**Input for this task**
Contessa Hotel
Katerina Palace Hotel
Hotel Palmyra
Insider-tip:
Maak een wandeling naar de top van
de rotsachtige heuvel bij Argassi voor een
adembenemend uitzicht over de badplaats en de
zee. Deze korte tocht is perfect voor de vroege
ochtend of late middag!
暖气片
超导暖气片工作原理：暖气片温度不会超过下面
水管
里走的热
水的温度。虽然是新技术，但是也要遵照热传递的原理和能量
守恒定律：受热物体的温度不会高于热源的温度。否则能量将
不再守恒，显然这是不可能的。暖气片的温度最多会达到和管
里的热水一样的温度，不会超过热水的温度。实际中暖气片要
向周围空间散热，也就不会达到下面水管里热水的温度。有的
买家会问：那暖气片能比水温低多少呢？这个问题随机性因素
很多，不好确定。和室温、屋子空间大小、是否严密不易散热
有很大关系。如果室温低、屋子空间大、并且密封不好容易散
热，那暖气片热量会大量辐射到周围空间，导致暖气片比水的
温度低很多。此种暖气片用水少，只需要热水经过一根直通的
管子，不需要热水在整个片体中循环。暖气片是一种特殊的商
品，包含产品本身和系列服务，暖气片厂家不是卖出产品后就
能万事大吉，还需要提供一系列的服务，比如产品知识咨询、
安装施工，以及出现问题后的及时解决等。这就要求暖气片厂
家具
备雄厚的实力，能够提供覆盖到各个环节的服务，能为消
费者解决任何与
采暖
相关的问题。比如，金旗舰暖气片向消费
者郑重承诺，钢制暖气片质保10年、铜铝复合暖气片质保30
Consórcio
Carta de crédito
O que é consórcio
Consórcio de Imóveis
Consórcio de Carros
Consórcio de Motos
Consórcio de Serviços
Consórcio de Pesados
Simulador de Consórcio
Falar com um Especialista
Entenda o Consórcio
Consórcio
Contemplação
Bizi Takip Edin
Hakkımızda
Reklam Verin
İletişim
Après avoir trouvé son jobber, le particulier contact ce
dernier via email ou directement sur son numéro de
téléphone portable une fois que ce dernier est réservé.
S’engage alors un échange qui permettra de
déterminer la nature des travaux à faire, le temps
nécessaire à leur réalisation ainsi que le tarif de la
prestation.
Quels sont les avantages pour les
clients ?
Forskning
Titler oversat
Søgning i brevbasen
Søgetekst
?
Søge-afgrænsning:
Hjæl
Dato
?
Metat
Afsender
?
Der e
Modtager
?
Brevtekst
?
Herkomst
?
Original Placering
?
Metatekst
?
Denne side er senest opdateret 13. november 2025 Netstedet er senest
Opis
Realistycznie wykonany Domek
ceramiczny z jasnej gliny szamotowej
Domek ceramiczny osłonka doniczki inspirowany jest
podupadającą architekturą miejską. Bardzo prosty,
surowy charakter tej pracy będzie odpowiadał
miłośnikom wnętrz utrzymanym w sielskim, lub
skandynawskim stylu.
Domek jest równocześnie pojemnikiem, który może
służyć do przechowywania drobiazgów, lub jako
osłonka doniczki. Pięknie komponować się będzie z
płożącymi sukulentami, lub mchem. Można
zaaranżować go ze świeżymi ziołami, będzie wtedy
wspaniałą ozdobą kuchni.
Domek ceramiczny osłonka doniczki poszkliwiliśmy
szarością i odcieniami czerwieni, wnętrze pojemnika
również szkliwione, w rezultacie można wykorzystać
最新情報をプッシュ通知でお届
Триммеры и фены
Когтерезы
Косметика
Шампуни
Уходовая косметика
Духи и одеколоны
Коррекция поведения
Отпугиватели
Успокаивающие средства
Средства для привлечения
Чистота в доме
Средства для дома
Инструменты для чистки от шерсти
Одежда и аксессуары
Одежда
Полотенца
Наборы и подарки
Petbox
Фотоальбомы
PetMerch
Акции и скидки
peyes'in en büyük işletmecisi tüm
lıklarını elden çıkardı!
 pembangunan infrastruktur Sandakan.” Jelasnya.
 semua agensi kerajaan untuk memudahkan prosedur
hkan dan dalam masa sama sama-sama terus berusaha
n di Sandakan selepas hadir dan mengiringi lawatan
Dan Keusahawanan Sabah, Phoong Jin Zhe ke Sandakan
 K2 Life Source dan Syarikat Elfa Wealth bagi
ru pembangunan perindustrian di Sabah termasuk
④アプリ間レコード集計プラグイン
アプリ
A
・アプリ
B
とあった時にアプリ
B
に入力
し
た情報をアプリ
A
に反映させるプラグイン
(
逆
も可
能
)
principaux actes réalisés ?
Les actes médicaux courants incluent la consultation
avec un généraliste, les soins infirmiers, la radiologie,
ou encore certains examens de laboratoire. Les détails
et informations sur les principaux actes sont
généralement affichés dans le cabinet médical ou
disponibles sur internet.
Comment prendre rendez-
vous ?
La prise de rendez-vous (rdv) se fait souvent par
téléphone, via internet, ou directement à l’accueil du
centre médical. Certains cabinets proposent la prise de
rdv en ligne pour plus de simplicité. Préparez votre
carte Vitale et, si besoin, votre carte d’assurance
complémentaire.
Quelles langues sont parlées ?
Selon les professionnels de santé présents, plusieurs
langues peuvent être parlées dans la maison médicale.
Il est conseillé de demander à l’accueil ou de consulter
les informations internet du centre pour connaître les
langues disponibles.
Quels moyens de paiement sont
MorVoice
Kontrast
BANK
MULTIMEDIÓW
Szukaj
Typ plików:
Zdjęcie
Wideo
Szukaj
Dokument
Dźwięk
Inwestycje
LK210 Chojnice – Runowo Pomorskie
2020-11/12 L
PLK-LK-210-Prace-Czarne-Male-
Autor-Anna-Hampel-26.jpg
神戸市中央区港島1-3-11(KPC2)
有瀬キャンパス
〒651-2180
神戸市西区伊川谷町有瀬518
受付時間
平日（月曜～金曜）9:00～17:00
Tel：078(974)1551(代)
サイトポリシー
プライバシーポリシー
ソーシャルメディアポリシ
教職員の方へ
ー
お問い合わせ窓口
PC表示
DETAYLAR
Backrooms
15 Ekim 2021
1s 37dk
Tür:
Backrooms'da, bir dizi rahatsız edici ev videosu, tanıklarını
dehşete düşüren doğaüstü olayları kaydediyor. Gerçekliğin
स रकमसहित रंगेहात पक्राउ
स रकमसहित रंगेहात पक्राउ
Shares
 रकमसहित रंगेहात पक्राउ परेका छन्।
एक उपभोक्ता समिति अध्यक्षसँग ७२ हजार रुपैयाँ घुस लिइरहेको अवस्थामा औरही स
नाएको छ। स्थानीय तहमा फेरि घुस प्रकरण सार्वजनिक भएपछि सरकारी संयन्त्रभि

**Brief**
Turn every line of text in the records above into a single numbered list, omitting any blank lines.

**Result of the task**
1. Contessa Hotel
2. Katerina Palace Hotel
3. Hotel Palmyra
4. Insider-tip:
5. Maak een wandeling naar de top van
6. de rotsachtige heuvel bij Argassi voor een
7. adembenemend uitzicht over de badplaats en de
8. zee. Deze korte tocht is perfect voor de vroege
9. ochtend of late middag!
10. 暖气片
11. 超导暖气片工作原理：暖气片温度不会超过下面
12. 水管
13. 里走的热
14. 水的温度。虽然是新技术，但是也要遵照热传递的原理和能量
15. 守恒定律：受热物体的温度不会高于热源的温度。否则能量将
16. 不再守恒，显然这是不可能的。暖气片的温度最多会达到和管
17. 里的热水一样的温度，不会超过热水的温度。实际中暖气片要
18. 向周围空间散热，也就不会达到下面水管里热水的温度。有的
19. 买家会问：那暖气片能比水温低多少呢？这个问题随机性因素
20. 很多，不好确定。和室温、屋子空间大小、是否严密不易散热
21. 有很大关系。如果室温低、屋子空间大、并且密封不好容易散
22. 热，那暖气片热量会大量辐射到周围空间，导致暖气片比水的
23. 温度低很多。此种暖气片用水少，只需要热水经过一根直通的
24. 管子，不需要热水在整个片体中循环。暖气片是一种特殊的商
25. 品，包含产品本身和系列服务，暖气片厂家不是卖出产品后就
26. 能万事大吉，还需要提供一系列的服务，比如产品知识咨询、
27. 安装施工，以及出现问题后的及时解决等。这就要求暖气片厂
28. 家具
29. 备雄厚的实力，能够提供覆盖到各个环节的服务，能为消
30. 费者解决任何与
31. 采暖
32. 相关的问题。比如，金旗舰暖气片向消费
33. 者郑重承诺，钢制暖气片质保10年、铜铝复合暖气片质保30
34. Consórcio
35. Carta de crédito
36. O que é consórcio
37. Consórcio de Imóveis
38. Consórcio de Carros
39. Consórcio de Motos
40. Consórcio de Serviços
41. Consórcio de Pesados
42. Simulador de Consórcio
43. Falar com um Especialista
44. Entenda o Consórcio
45. Consórcio
46. Contemplação
47. Bizi Takip Edin
48. Hakkımızda
49. Reklam Verin
50. İletişim
51. Après avoir trouvé son jobber, le particulier contact ce
52. dernier via email ou directement sur son numéro de
53. téléphone portable une fois que ce dernier est réservé.
54. S’engage alors un échange qui permettra de
55. déterminer la nature des travaux à faire, le temps
56. nécessaire à leur réalisation ainsi que le tarif de la
57. prestation.
58. Quels sont les avantages pour les
59. clients ?
60. Forskning
61. Titler oversat
62. Søgning i brevbasen
63. Søgetekst
64. ?
65. Søge-afgrænsning:
66. Hjæl
67. Dato
68. ?
69. Metat
70. Afsender
71. ?
72. Der e
73. Modtager
74. ?
75. Brevtekst
76. ?
77. Herkomst
78. ?
79. Original Placering
80. ?
81. Metatekst
82. ?
83. Denne side er senest opdateret 13. november 2025 Netstedet er senest
84. Opis
85. Realistycznie wykonany Domek
86. ceramiczny z jasnej gliny szamotowej
87. Domek ceramiczny osłonka doniczki inspirowany jest
88. podupadającą architekturą miejską. Bardzo prosty,
89. surowy charakter tej pracy będzie odpowiadał
90. miłośnikom wnętrz utrzymanym w sielskim, lub
91. skandynawskim stylu.
92. Domek jest równocześnie pojemnikiem, który może
93. służyć do przechowywania drobiazgów, lub jako
94. osłonka doniczki. Pięknie komponować się będzie z
95. płożącymi sukulentami, lub mchem. Można
96. zaaranżować go ze świeżymi ziołami, będzie wtedy
97. wspaniałą ozdobą kuchni.
98. Domek ceramiczny osłonka doniczki poszkliwiliśmy
99. szarością i odcieniami czerwieni, wnętrze pojemnika
100. również szkliwione, w rezultacie można wykorzystać
101. 最新情報をプッシュ通知でお届
102. Триммеры и фены
103. Когтерезы
104. Косметика
105. Шампуни
106. Уходовая косметика
107. Духи и одеколоны
108. Коррекция поведения
109. Отпугиватели
110. Успокаивающие средства
111. Средства для привлечения
112. Чистота в доме
113. Средства для дома
114. Инструменты для чистки от шерсти
115. Одежда и аксессуары
116. Одежда
117. Полотенца
118. Наборы и подарки
119. Petbox
120. Фотоальбомы
121. PetMerch
122. Акции и скидки
123. peyes'in en büyük işletmecisi tüm
124. lıklarını elden çıkardı!
125.  pembangunan infrastruktur Sandakan.” Jelasnya.
126.  semua agensi kerajaan untuk memudahkan prosedur
127. hkan dan dalam masa sama sama-sama terus berusaha
128. n di Sandakan selepas hadir dan mengiringi lawatan
129. Dan Keusahawanan Sabah, Phoong Jin Zhe ke Sandakan
130.  K2 Life Source dan Syarikat Elfa Wealth bagi
131. ru pembangunan perindustrian di Sabah termasuk
132. ④アプリ間レコード集計プラグイン
133. アプリ
134. A
135. ・アプリ
136. B
137. とあった時にアプリ
138. B
139. に入力
140. し
141. た情報をアプリ
142. A
143. に反映させるプラグイン
144. (
145. 逆
146. も可
147. 能
148. )
149. principaux actes réalisés ?
150. Les actes médicaux courants incluent la consultation
151. avec un généraliste, les soins infirmiers, la radiologie,
152. ou encore certains examens de laboratoire. Les détails
153. et informations sur les principaux actes sont
154. généralement affichés dans le cabinet médical ou
155. disponibles sur internet.
156. Comment prendre rendez-
157. vous ?
158. La prise de rendez-vous (rdv) se fait souvent par
159. téléphone, via internet, ou directement à l’accueil du
160. centre médical. Certains cabinets proposent la prise de
161. rdv en ligne pour plus de simplicité. Préparez votre
162. carte Vitale et, si besoin, votre carte d’assurance
163. complémentaire.
164. Quelles langues sont parlées ?
165. Selon les professionnels de santé présents, plusieurs
166. langues peuvent être parlées dans la maison médicale.
167. Il est conseillé de demander à l’accueil ou de consulter
168. les informations internet du centre pour connaître les
169. langues disponibles.
170. Quels moyens de paiement sont
171. MorVoice
172. Kontrast
173. BANK
174. MULTIMEDIÓW
175. Szukaj
176. Typ plików:
177. Zdjęcie
178. Wideo
179. Szukaj
180. Dokument
181. Dźwięk
182. Inwestycje
183. LK210 Chojnice – Runowo Pomorskie
184. 2020-11/12 L
185. PLK-LK-210-Prace-Czarne-Male-
186. Autor-Anna-Hampel-26.jpg
187. 神戸市中央区港島1-3-11(KPC2)
188. 有瀬キャンパス
189. 〒651-2180
190. 神戸市西区伊川谷町有瀬518
191. 受付時間
192. 平日（月曜～金曜）9:00～17:00
193. Tel：078(974)1551(代)
194. サイトポリシー
195. プライバシーポリシー
196. ソーシャルメディアポリシ
197. 教職員の方へ
198. ー
199. お問い合わせ窓口
200. PC表示
201. DETAYLAR
202. Backrooms
203. 15 Ekim 2021
204. 1s 37dk
205. Tür:
206. Backrooms'da, bir dizi rahatsız edici ev videosu, tanıklarını
207. dehşete düşüren doğaüstü olayları kaydediyor. Gerçekliğin
208. स रकमसहित रंगेहात पक्राउ
209. स रकमसहित रंगेहात पक्राउ
210. Shares
211.  रकमसहित रंगेहात पक्राउ परेका छन्।
212. एक उपभोक्ता समिति अध्यक्षसँग ७२ हजार रुपैयाँ घुस लिइरहेको अवस्थामा औरही स
213. नाएको छ। स्थानीय तहमा फेरि घुस प्रकरण सार्वजनिक भएपछि सरकारी संयन्त्रभि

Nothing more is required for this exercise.